Ad-Hoc Networks and Self-Organizing Networks
Emergency management teams can always expect volunteers to emerge in emergency situations. This is called a convergence reaction. Research has shown that organized and trained volunteers are superior to spontaneous ones, although untrained persons often want to volunteer their time in emergency situations. Ad-hoc or self-organizing networks refer to individuals who volunteer their time and resources to aid in the community response to a disaster without prior affiliation with a volunteer organization. This effort is most often spontaneous without any monetary incentives.
The spontaneous relief groups formed often help with supply donation or clean-up efforts, which are low-risk activities. Self-organized networks can form based on physical proximity, such as a community coming together to distribute food to displaced persons. These networks can also form through social media websites or third-party websites, which affords citizens around the globe the opportunity to make monetary donations to the relief effort. After the emergency situation has returned to a relative level of normality, these networks disperse.

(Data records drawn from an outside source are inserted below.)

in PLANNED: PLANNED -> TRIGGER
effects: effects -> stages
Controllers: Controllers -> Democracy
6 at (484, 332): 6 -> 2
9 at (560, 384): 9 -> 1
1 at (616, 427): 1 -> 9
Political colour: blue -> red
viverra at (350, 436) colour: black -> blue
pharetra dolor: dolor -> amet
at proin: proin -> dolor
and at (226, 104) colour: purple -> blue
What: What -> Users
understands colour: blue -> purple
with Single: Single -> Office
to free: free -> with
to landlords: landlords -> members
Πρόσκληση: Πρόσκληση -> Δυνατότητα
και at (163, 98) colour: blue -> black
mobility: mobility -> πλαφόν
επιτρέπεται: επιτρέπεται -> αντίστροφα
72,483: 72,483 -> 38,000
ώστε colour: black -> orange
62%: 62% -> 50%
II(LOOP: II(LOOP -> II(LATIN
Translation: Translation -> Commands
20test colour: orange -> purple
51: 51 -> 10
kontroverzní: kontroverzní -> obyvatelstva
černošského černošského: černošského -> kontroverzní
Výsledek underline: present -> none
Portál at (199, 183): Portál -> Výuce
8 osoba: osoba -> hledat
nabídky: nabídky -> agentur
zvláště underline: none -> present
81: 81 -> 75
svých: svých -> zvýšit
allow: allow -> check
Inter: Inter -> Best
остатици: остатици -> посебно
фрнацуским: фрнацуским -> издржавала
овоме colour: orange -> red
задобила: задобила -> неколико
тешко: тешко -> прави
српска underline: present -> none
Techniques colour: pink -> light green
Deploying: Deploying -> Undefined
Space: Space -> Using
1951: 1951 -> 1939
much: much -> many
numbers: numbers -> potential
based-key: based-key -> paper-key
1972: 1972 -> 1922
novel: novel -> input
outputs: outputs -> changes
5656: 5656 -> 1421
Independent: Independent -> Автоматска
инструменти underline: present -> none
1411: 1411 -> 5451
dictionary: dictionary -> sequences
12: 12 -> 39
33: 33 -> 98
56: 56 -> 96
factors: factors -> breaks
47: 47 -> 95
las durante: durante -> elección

Even though volunteers provide extra manpower for emergency response, volunteer efforts can complicate response efforts. Volunteers may take on unacceptable health and safety risks, may take resources from the victims, and will most likely not have a command structure. After an earthquake in Mexico City in 1985, 2.2 rescuers died for each victim saved. This is a demonstration on the danger of untrained volunteers. Untrained volunteers are most commonly found in ad-hoc networks.